Global investors appear to be shunning emerging markets. This is true not only for “hot money” flows in financial markets in recent weeks, but also for longer-term foreign direct investment (FDI) flows. Emerging markets account for their lowest-ever share of positions on this year’s A.T. Kearney FDI Confidence Index. Investors we surveyed are instead laser focused on opportunities in developed markets. But this focus is misplaced. Emerging markets present compelling investment opportunities in the current environment—if you know where to look.
Economic and demographic trends highlight the long-term FDI opportunities in emerging markets. Although economic growth in both developed and emerging markets has accelerated recently, developed markets are expected to slow again after this year. In contrast, emerging markets will keep accelerating. And, longer term, populations in emerging markets will continue to expand—providing both a growing labor force and increasing numbers of consumers—while developed market populations will stagnate or contract.
Investors seem to recognize these strengths. While 37 percent of investors plan to maintain their current emerging market investments, 44 percent report that they are seeking new investment opportunities in emerging markets. Notably, this is higher than the 40 percent seeking new opportunities in developed markets.
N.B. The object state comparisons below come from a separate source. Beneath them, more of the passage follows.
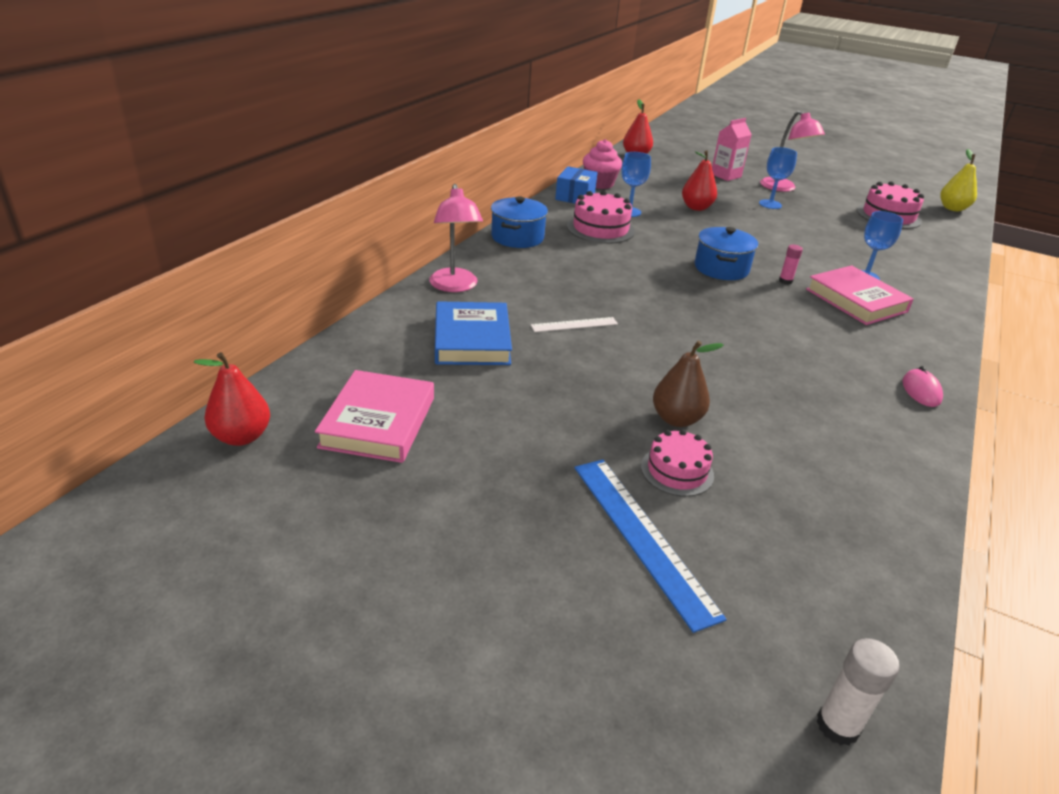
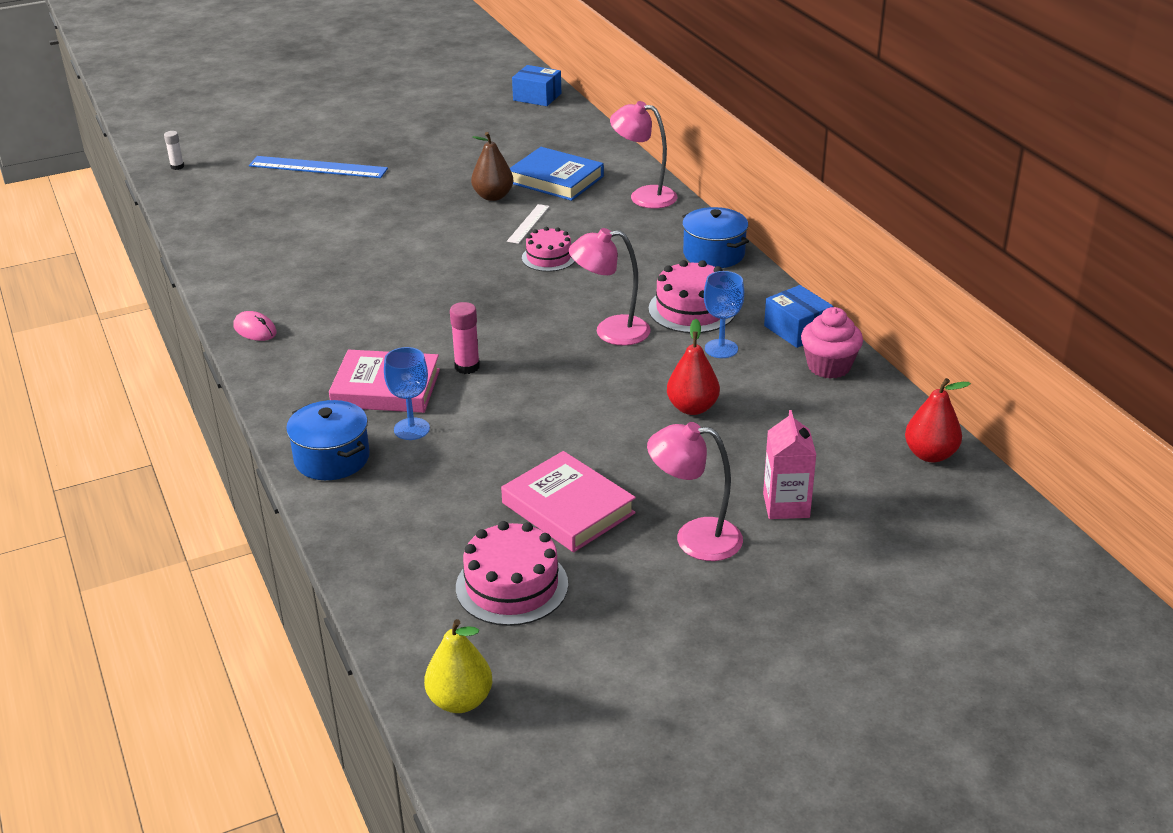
camera: 130 degrees right, 0 degrees up
red pear [194,352,270,446] -> blue box [512,65,561,106]
pink book [315,370,434,463] -> pink book moved to [501,451,636,552]
pink cake [641,429,714,497] -> pink cake moved to [522,227,575,272]
brown pear [653,341,724,427] -> brown pear moved to [471,132,513,201]
blue pot [695,227,758,280] -> blue pot moved to [286,400,370,480]
blue goblet [759,147,797,209] -> none
pink glue stick [779,244,803,284] -> pink glue stick [450,302,480,374], size x1.50
white glue stick [816,638,900,745] -> white glue stick [164,131,184,170], size x0.66
none -> pink lamp [569,228,651,346]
It is clear therefore that investors are broadly interested in investing in emerging markets.
But only four emerging markets make it onto the list of the top 25 markets for investor intentions over the next three years: China, India, Mexico and Brazil. This suggests that, beyond the largest most obvious economies, investors do not agree on which of the dozens of emerging markets present the most promising opportunities. This may in part be due to risk aversion thanks to nearly a decade of sub-par global economic growth and rising geopolitical tensions. But it also seems like investors are facing a choice paradox.
Which other emerging markets should be on investors’ radar? A high-level regional analysis of the top factors that investors tell us they consider when choosing where to invest reveals 14 emerging markets that are worth a second look.
Regulatory transparency and lack of corruption is the most important factor that investors considering when choosing to make their investments. It is therefore not surprising that developed markets dominate the FDI Confidence Index this year. But many emerging markets also have relatively transparent and business-friendly regulatory environments. Eastern Europe is the region that on average performs best on regulatory quality in the World Bank’s Worldwide Governance Indicators. Poland and Georgia are particularly strong on this measure—and they also lead the region on control of corruption.
The second most cited factor that investors consider when choosing where to invest is tax rates and ease of tax payment. One region that stands out in this regard is the Middle East and North Africa. The average time to pay taxes is the lowest of any emerging market region, according to data from the World Bank’s Doing Business indicators. And average tax rates are also low. The standout performers in the region are Qatar, Saudi Arabia, and the United Arab Emirates.
Investors also point to cost of labor as an important consideration. Although many emerging markets are competitive on this measure, two regions stand out. The first is Sub-Saharan Africa, which has the lowest per unit labor costs and the strongest labor force growth projections of any region in the world. Investors should take into account labor productivity as well as cost when choosing where to invest, though. Of the region’s largest economies, those with the strongest growth in output per worker over the past five years according to the International Labour Organization are Ethiopia, Tanzania, and the Democratic Republic of the Congo.
The second missing region on this year’s FDI Confidence Index to explore for labor cost considerations is Southeast Asia. While labor costs are higher than in Sub-Saharan Africa, these markets’ proximity to China and their integration in the Chinese value chain makes them attractive for FDI—particularly as labor costs within China continue to rise. Among the most competitive economies in the region on labor cost are the Philippines, Vietnam, Laos, and Cambodia.
Security is the final factor that rises to top of investors’ calculations this year. While many emerging markets are more secure today than in past decades, the region with the highest average score on the World Bank’s political stability and absence of violence indicator is Latin America. And, perhaps more so than for any of the other three factors, an economy’s neighborhood matters when it comes to its security environment. Chile and Argentina score the highest on this measure among the eight economies that account for more than 90 percent of the region’s output.
With so many investors focused on a small number of developed markets, competition is likely to be fierce and investment returns may not live up to expectations—particularly as economic growth cools. In contrast, many emerging markets that present compelling opportunities for FDI appear to be getting overlooked. Investors should take a second look at the emerging markets space for specific economies that fit the criteria they use in their FDI decisions. Long-term investments in strongly-performing emerging markets could provide companies with an opportunity to differentiate themselves from their competitors while simultaneously diversifying their sources of future growth.
Courtney Rickert McCaffrey manages thought leadership for A.T. Kearney’s Global Business Policy Council and is an author of the 2018 A.T. Kearney FDI Confidence Index.